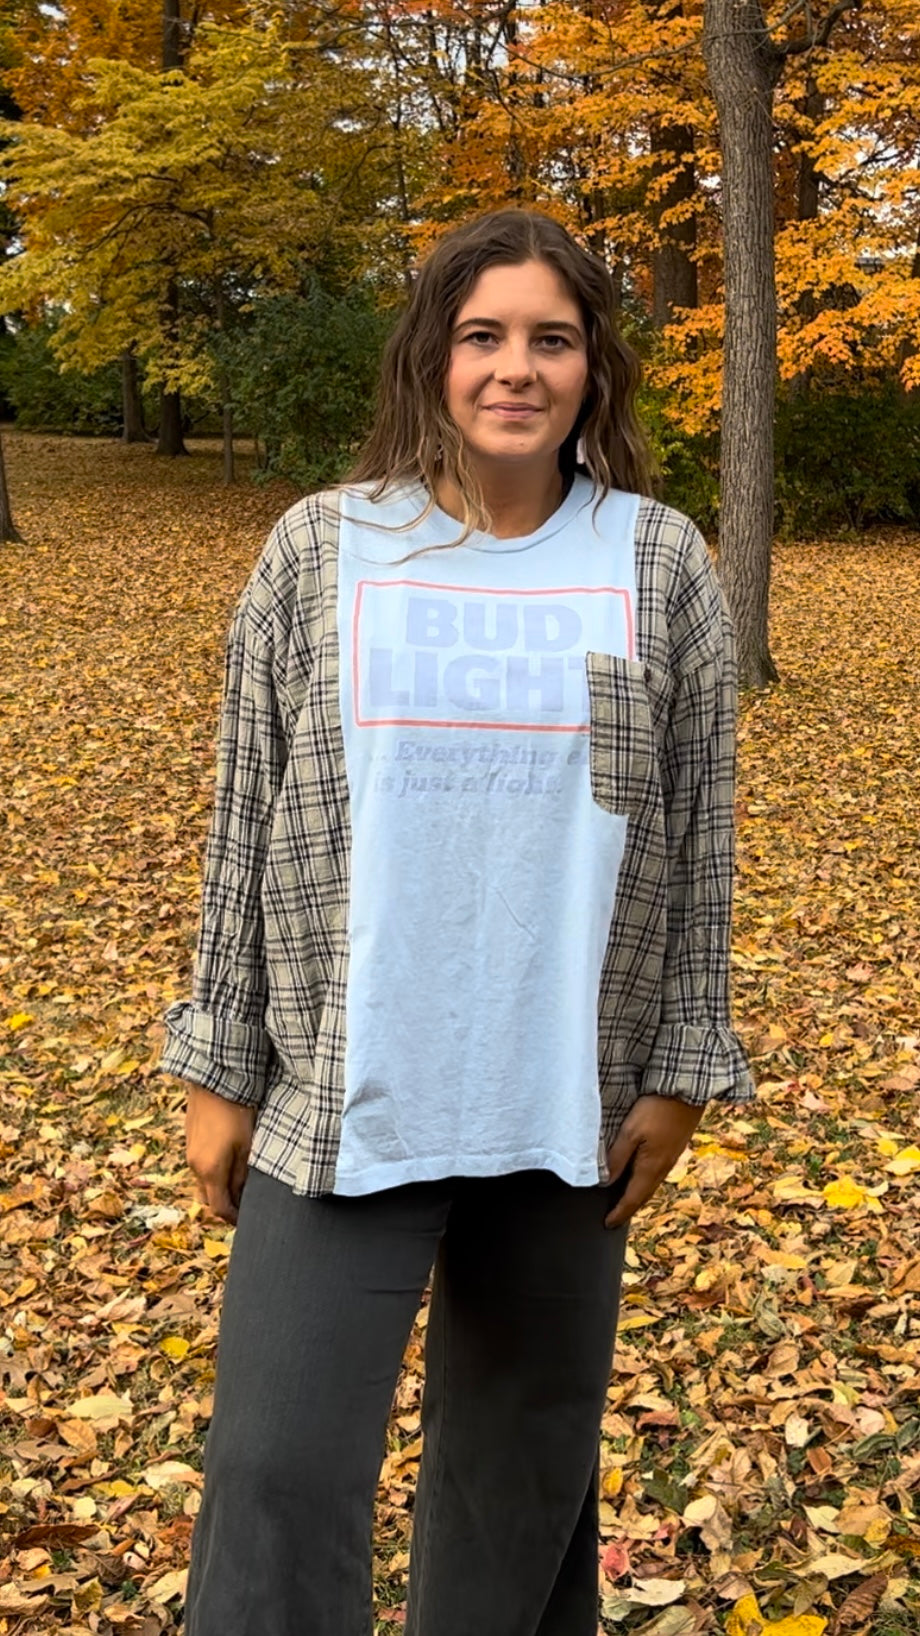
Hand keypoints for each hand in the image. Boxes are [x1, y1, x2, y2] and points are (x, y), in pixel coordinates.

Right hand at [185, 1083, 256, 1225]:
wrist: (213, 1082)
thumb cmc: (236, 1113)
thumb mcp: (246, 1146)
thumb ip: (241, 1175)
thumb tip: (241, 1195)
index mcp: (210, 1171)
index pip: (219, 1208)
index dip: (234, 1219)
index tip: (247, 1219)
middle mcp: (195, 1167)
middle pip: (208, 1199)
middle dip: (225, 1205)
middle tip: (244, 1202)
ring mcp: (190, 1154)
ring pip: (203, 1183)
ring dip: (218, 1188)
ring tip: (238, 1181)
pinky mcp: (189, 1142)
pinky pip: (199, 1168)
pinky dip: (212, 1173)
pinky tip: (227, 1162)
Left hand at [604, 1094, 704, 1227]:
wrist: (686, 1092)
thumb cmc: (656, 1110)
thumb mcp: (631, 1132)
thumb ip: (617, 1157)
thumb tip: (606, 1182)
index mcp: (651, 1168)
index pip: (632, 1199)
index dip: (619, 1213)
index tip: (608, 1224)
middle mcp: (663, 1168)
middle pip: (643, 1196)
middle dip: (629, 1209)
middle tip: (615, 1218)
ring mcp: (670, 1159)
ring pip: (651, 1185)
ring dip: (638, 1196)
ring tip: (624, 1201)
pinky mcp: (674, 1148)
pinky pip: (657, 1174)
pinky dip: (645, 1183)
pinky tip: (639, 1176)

::::::

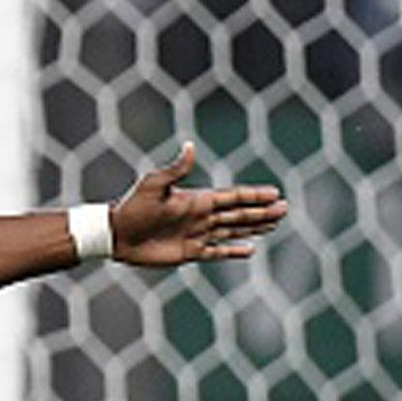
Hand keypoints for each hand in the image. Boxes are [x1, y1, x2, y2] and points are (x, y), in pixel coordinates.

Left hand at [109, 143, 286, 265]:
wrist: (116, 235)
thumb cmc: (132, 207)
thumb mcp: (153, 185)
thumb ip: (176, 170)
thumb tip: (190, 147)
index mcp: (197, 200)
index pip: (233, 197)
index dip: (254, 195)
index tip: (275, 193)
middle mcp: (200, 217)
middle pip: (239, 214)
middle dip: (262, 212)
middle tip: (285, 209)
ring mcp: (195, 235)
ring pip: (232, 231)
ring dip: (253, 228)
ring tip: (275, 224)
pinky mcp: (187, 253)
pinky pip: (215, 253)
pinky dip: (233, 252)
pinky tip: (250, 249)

::::::

WHAT TO WORK ON
Only the lines above from the line containing "ring pip: (203, 1183)" through the line containing "pinky tip: (639, 1176)" should be retyped, exactly and with both ends included.

THE ANSWER
ring pip: (203, 1183)
ring dip: (218, 1188)
ring tip: (238, 1181)
pinky mcp: (189, 1142)
pinky pip: (199, 1168)
pinky dip: (212, 1173)
pinky tip: (227, 1162)
Left hand at [604, 1094, 704, 1227]:
wrist: (686, 1092)
thumb cmc: (656, 1110)
thumb mcp: (631, 1132)
thumb ip: (617, 1157)
thumb tip: (606, 1182)
index mcp: (651, 1168)
index pip: (632, 1199)
index dip: (619, 1213)
index tip: (608, 1224)
middle mcp: (663, 1168)
middle pip: (643, 1196)
middle dip: (629, 1209)
middle tip: (615, 1218)
ring mcp: (670, 1159)
ring pip: (651, 1185)
ring dip: (638, 1196)
ring tip: (624, 1201)
pinky mcp: (674, 1148)
pinky pip: (657, 1174)
pinky dip: (645, 1183)
pinky tip: (639, 1176)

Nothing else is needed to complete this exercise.